El conflicto armado en Irán ha devuelto la volatilidad del petróleo al centro del debate energético europeo y, de paso, ha puesto en evidencia la distinta vulnerabilidad de los conductores según el tipo de vehículo que utilizan. Con el barril de Brent rebasando la barrera de los 100 dólares tras las tensiones en el Estrecho de Ormuz, los costes de repostaje se han disparado para los coches de gasolina y diésel, mientras que el impacto sobre los vehículos eléctricos permanece mucho más contenido.
Los eléctricos, los únicos beneficiados de la guerra de Irán y la subida de la gasolina
El repunte del precio del petróleo por la guerra de Irán amenaza con disparar el coste de uso de los coches de combustión en Europa, mientras los eléctricos quedan mucho más protegidos frente al shock energético


Según un análisis de Transport & Environment, una prolongación del actual episodio de precios elevados del crudo podría traducirse en un incremento del coste de uso para los turismos de gasolina hasta cinco veces superior al que sufrirán los eléctricos en la Unión Europea. La organización parte de escenarios de referencia con el barril en torno a los 100 dólares, niveles que recuerdan a los observados tras la invasión rusa de Ucrania en 2022.
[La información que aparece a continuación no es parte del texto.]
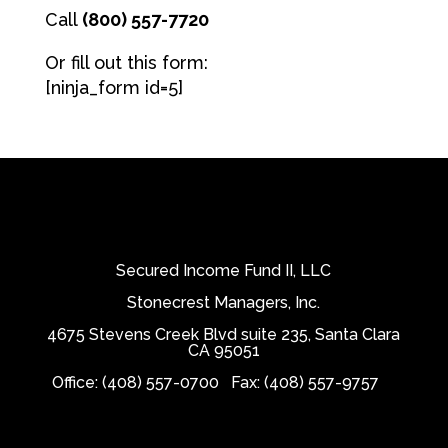
Call
(800) 557-7720
Or fill out this form:
[ninja_form id=5]
Secured Income Fund II, LLC
Stonecrest Managers, Inc.
4675 Stevens Creek Blvd suite 235, Santa Clara
CA 95051
Office: (408) 557-0700
Fax: (408) 557-9757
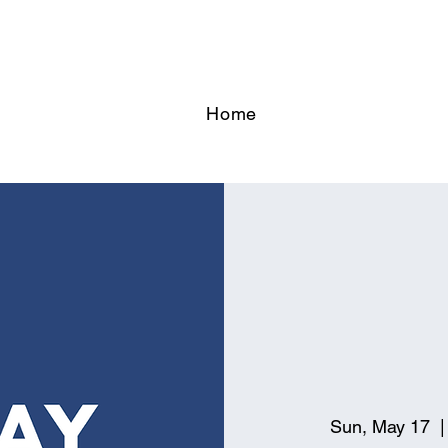
Home
Sun, May 17
  |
T&E ya estimó que, con un petróleo estabilizado en ese entorno de precios, los conductores europeos podían llegar a pagar de media unos 220 euros adicionales al año en combustible, tomando como base los patrones de consumo registrados durante el último gran shock petrolero. Extrapolando esos datos, se calcula que la factura agregada por las importaciones de petróleo para coches en la UE ascendió a 67.000 millones de euros en el último ejercicio, una cifra que ilustra hasta qué punto la movilidad basada en combustibles fósiles expone a las economías europeas a la inestabilidad geopolítica.
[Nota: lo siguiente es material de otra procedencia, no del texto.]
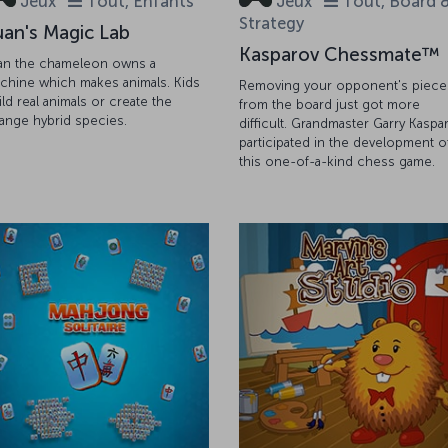
Jeux
Tout, Enfants
Jeux
Tout, Board 
Strategy
uan's Magic Lab
Kasparov Chessmate™
an the chameleon owns a
chine which makes animals. Kids
Removing your opponent's piece
ild real animals or create the
from the board just got more
range hybrid species.
difficult. Grandmaster Garry Kaspa
participated in the development o
this one-of-a-kind chess game.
En el plano microeconómico, el diferencial entre tecnologías se aprecia con claridad cuando se compara el coste por cada 100 kilómetros recorridos. Diversas estimaciones apuntan a que, con el crudo por encima de los 100 dólares, conducir un turismo de gasolina medio en Europa se sitúa ya en el entorno de los 14 euros por 100 kilómetros, frente a unos 6–7 euros por cada 100 kilómetros en el caso de un eléctrico recargado a tarifas domésticas o con precios regulados. La subida del petróleo se traslada con rapidez a los surtidores, mientras que la electricidad, al proceder de una matriz cada vez más diversificada, amortigua mejor los vaivenes del mercado internacional de crudo.
Ventaja estratégica de los eléctricos

Esta diferencia de sensibilidad también se aprecia cuando se amplía la escala al ámbito empresarial. En el caso de las flotas corporativas, que recorren muchos más kilómetros al año que un usuario particular, el análisis de T&E cifran los sobrecostes mensuales adicionales por vehículo de combustión en varias decenas de euros si se mantiene el escenario actual de precios del petróleo.
Los vehículos eléctricos integrados en esas mismas flotas verían incrementarse sus costes de energía de forma mucho más moderada, lo que refuerza el atractivo de la electrificación como herramienta de gestión de riesgos frente a la volatilidad del crudo. La guerra ha provocado ataques a infraestructuras energéticas clave y ha tensionado el Estrecho de Ormuz, paso estratégico por el que circula una parte sustancial del petróleo y el gas que se exportan desde Oriente Medio.
Fuentes como la Agencia Internacional de la Energía señalan que la actual crisis podría convertirse en una de las mayores disrupciones de suministro de la historia reciente del petróleo si se prolonga, con un impacto directo en el precio de la gasolina y el diésel en todo el mundo. En Estados Unidos, por ejemplo, el precio medio de la gasolina se ha aproximado de nuevo a máximos de 2023, mientras que en Europa las subidas ya se dejan notar en las estaciones de servicio.
Este escenario tiene consecuencias directas para la industria del automóvil. Informes como el de S&P Global Mobility advierten de que el aumento de los costes energéticos y logísticos derivado del conflicto en Irán puede presionar los márgenes de los fabricantes, especialmente en los segmentos más intensivos en combustible y transporte. Al mismo tiempo, la expectativa de precios elevados y volátiles para la gasolina y el diésel refuerza la lógica económica de la electrificación, tanto para flotas como para clientes particulares, y podría acelerar la demanda de vehículos eléctricos si la tensión se mantiene.